Today is another day to remember.  There is another battle that our streets are not lengthy nor wide enough to hold the number of luminaries to represent all that have fallen during the fight.   It is the fight against HIV/AIDS.  And today, I remember the hands of men that I have held while doing my best to comfort them in their dying hours.  I remember the stories of hopelessness, of fear, of despair that blanketed the air of entire communities like the gray clouds of November in Franklin, TN.

But there is so much risk in thinking about too many stories at once.  Without a way to visualize millions of faces, I am reminded that AIDS is a disease that kills one person at a time.  It is a disease that destroys the body, one blood cell at a time.  It destroys families one person at a time.  It creates a void, a deep emptiness where hope and health should be,  one story at a time.  And so today,  I am thinking about how I can help one person.  How I can love and act, and advocate on behalf of one person.  And in the midst of this great and challenging fight, we may one day realize that we have the opportunity to not be able to visualize the millions of stories that have regained their threads of hope, and sustained their health.

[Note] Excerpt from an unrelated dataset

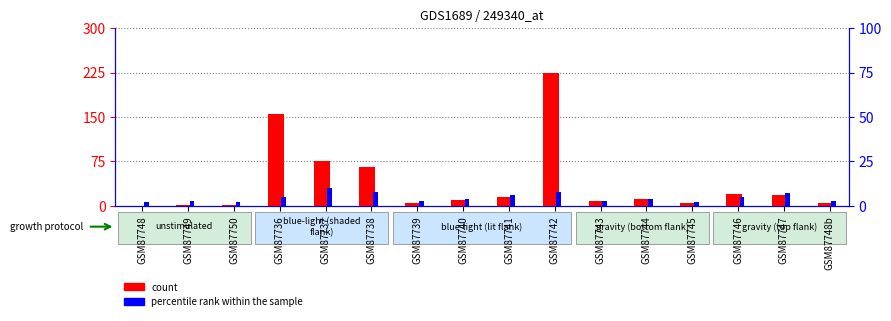

Between GSM87748 and GSM87746, which series saw the biggest shift?

count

Can you think of a person?  Can you put yourself in the place of someone wrestling with HIV/AIDS?  Do you wonder what their fears might be? Do you wonder what their families might be going through?  Do you consider the moment that they have to bring the news of their illness to their family? Is there room in your heart,  in my heart to feel what they feel?

Today is World AIDS Day.  To most of us, it is just another day.  What would it take for us to remember there is no such thing as “Just another day.”  And what would it look like to do our best to ensure that those wrestling on this day under the weight of this disease can make it to the next?

It is in our hands.  It is our ideas, our passion, our willingness to learn, to fail, to search, to love, and to fight that will bring forth the ideas and the designs to beat HIV/AIDS.

It is my hope that we will continue to feel the urgency of this great need.  It is my desire that we will continue to open our hearts to the stories of people all around the world that suffer.

I believe that God has given us this great privilege to be a part this great act of healing.  Please join us in praying, in knowing, in loving, and in serving.

And maybe we can one day celebrate by saying, “Happy World AIDS Day!”